At McHenry County College, the early childhood education program is not seeing a decline in enrollment, but that doesn’t mean the program is adding more workers into the pool, said Lisha Linder, the department chairman for the program and director of the Children’s Learning Center at the college.
Many of those who are enrolled in the program are teachers already working at various centers in the area, she said. Those students are trying to obtain more education in the field, rather than entering the workforce.
McHenry County’s network of child care centers and homes has capacity for about 8,000 kids, Lamz said. This compares with a need of 16,000 children younger than five. As a result, some centers are seeing waitlists reach almost 100 children.
Cheryl Rudd, director at Friendship House Child Development Center in Crystal Lake, said their wait list currently has about 27 children on it. Rudd said that low wages are causing younger people to avoid the field. So, when older teachers retire, they’re often not being replaced.
“As people age out of the field, we’re finding it very difficult to get good quality child care teachers,” Rudd said. “I would call it almost a crisis.”
The lack of teachers has caused Friendship House, as well as others, to trim hours and the number of roster spots. This, in turn, is affecting families trying to get back to work.
The MCC center Linder heads also is looking for more help – two teachers and an assistant, said Dawn Katz, dean of social sciences and public services at MCC.
“We’re having our own staffing issues right now,” Katz said.
Victoria Sciame of Cary said she was lucky compared with many other parents looking for child care. She had a daughter enrolled at Friendship House and had another child in December 2021. Although she already had one child in the center, it took nearly 10 months to get her second child enrolled, she said.
To tide her over during that time, Sciame’s 82-year-old grandmother came to live with her for several months so she could go to work. In July, her child was accepted.
“Not a lot of people have that help,” she said. “If I didn’t have that help I don’t know what I would have done.”
Soucy said he’s been told some centers have room, just not enough teachers yet.
At MCC, the college is creating programs and methods to help save students time and money on their classes to help with the pay issue, Katz and Linder said. As part of the effort on the state level, a consortium, titled the Early Childhood Access Consortium for Equity, has been created.
The group includes both private and public colleges, as well as industry members, with the goal to improve the pathways to degree completion for those in the field.

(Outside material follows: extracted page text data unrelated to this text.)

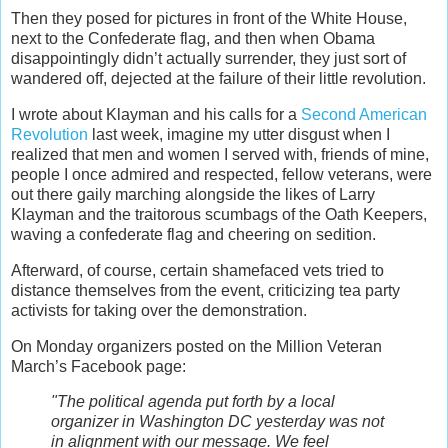
Then they posed for pictures in front of the White House,
next to the Confederate flag, and then when Obama
disappointingly didn’t actually surrender, they just sort of
wandered off, dejected at the failure of their little revolution.
I wrote about Klayman and his calls for a
Second American
Revolution
last week, imagine my utter disgust when I
realized that men and women I served with, friends of mine,
people I once admired and respected, fellow veterans, were
out there gaily marching alongside the likes of Larry
Klayman and the traitorous scumbags of the Oath Keepers,
waving a confederate flag and cheering on sedition.
Afterward, of course, certain shamefaced vets tried to
distance themselves from the event, criticizing tea party
activists for taking over the demonstration.
On Monday organizers posted on the Million Veteran
March’s Facebook page:
"The political agenda put forth by a local
organizer in Washington DC yesterday was not
in alignment with our message. We feel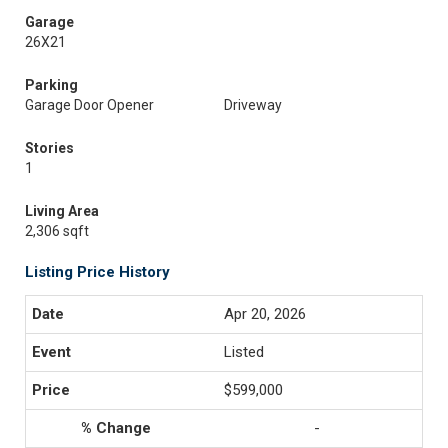
Garage
26X21
Parking
Garage Door Opener
Driveway
Stories
1
Living Area
2,306 sqft
Listing Price History
Apr 20, 2026
Listed
$599,000
-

The state and federal governments have started doing a lot to focus on early care and education, Lamz said. Grants and funding for child care providers to help expand centers are being doled out.
Not having in-person schooling available made families have to figure out arrangements for their children, which forced many officials across the country to take a closer look at the issue, Lamz said.
To help this, there also are programs and scholarships available to help get people back in school and on track to become a child care teacher, Lamz said.
“It’s great. … However, you can expand your child care all you want, but if nobody is there to teach the kids you can’t put anybody in those classrooms,” Lamz said. “It’s kind of a Catch 22.”